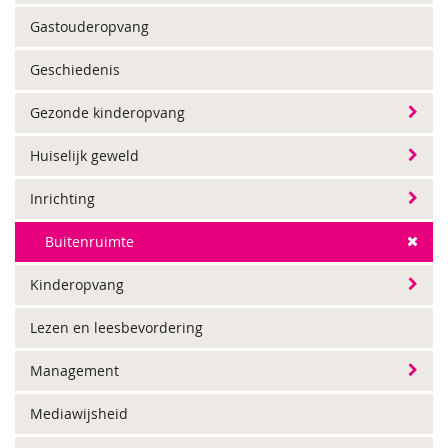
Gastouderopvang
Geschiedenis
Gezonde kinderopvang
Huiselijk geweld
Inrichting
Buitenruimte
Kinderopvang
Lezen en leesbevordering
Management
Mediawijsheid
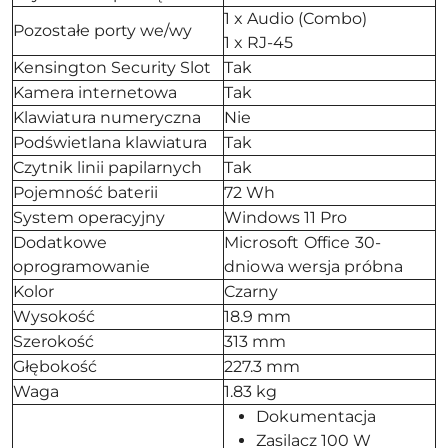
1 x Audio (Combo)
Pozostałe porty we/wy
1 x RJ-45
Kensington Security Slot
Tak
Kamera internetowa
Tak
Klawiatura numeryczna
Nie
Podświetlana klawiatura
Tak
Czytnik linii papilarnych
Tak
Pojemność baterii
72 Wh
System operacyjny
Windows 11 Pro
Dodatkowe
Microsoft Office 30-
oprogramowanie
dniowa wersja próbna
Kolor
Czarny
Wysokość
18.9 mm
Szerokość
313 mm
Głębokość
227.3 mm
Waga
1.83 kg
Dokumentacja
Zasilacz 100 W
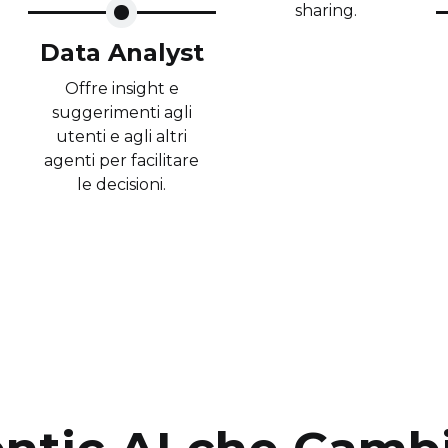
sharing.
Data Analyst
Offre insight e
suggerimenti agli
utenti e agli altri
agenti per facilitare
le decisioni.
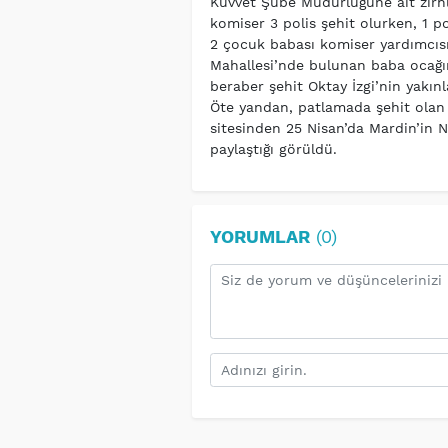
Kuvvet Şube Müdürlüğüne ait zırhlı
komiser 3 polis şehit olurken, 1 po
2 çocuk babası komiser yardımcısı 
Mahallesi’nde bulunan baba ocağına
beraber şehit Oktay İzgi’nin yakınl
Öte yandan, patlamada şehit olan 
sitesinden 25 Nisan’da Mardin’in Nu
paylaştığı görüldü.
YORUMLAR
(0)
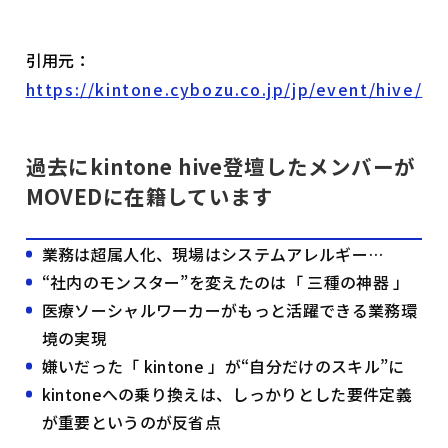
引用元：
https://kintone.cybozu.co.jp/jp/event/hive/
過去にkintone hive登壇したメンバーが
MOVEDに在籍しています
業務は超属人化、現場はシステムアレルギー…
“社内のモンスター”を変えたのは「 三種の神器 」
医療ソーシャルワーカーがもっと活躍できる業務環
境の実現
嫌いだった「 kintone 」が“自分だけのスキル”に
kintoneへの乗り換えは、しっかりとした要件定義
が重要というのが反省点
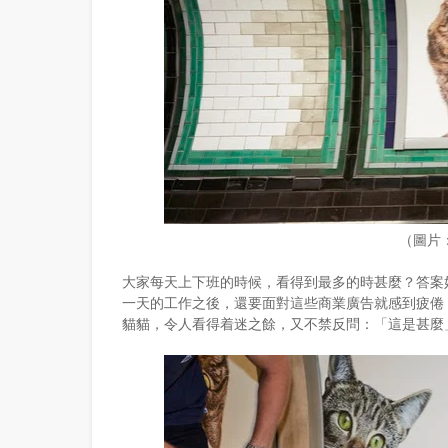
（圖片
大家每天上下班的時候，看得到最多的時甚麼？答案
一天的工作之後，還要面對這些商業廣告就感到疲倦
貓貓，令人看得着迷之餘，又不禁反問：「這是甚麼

####

= Work item =
In all the rows above, substitute "Yes" for every "Tak" and write the rows out again with nothing else changed. Leave the pictures out.

= Response to this task =
Gastouderopvang
Geschiedenis
Gezonde kinderopvang
Huiselijk geweld
Inrichting
Buitenruimte
Kinderopvang
Lezen en leesbevordering
Management
Mediawijsheid
1 x Audio (Combo)
Pozostałe porty we/wy
1 x RJ-45
Kensington Security Slot
Yes
Kamera internetowa
Yes
Klawiatura numeryczna
Nie
Podświetlana klawiatura
Yes
Czytnik linii papilarnych
Yes
Pojemność baterii
72 Wh
System operacyjny
Windows 11 Pro
Dodatkowe
Microsoft Office 30-
oprogramowanie
dniowa wersja próbna
Kolor
Czarny
Wysokość
18.9 mm
Szerokość
313 mm
Głębokość
227.3 mm
Waga
1.83 kg
Dokumentacja
Zasilacz 100 W
sharing.
Data Analyst
Offre insight e
suggerimenti agli
utenti e agli altri
agenti per facilitare
le decisioni.
Kuvvet Şube Müdürlüğüne ait zırhlı
komiser 3 polis şehit olurken, 1 po
2 çocuk babası komiser yardımcısı 
Mahallesi’nde bulunan baba ocağına
beraber şehit Oktay İzgi’nin yakınl
Öte yandan, patlamada şehit olan 
sitesinden 25 Nisan’da Mardin’in Nu
paylaştığı görüldü.
YORUMLAR
(0)
引用元：
https://kintone.cybozu.co.jp/jp/event/hive/
過去にkintone hive登壇したメンバーが
MOVEDに在籍しています
業務は超属人化、現場はシステムアレルギー…
“社内のモンスター”を変えたのは「 三種の神器 」
医療ソーシャルワーカーがもっと活躍できる業務環
境の実現
嫌いだった「 kintone 」が“自分だけのスキル”に
kintoneへの乗り換えは、しっかりとした要件定義
が重要というのが反省点
（圖片
大家每天上下班的時候，看得到最多的時甚麼？答案
一天的工作之後，還要面對這些商業廣告就感到疲倦
貓貓，令人看得着迷之餘，又不禁反問：「這是甚麼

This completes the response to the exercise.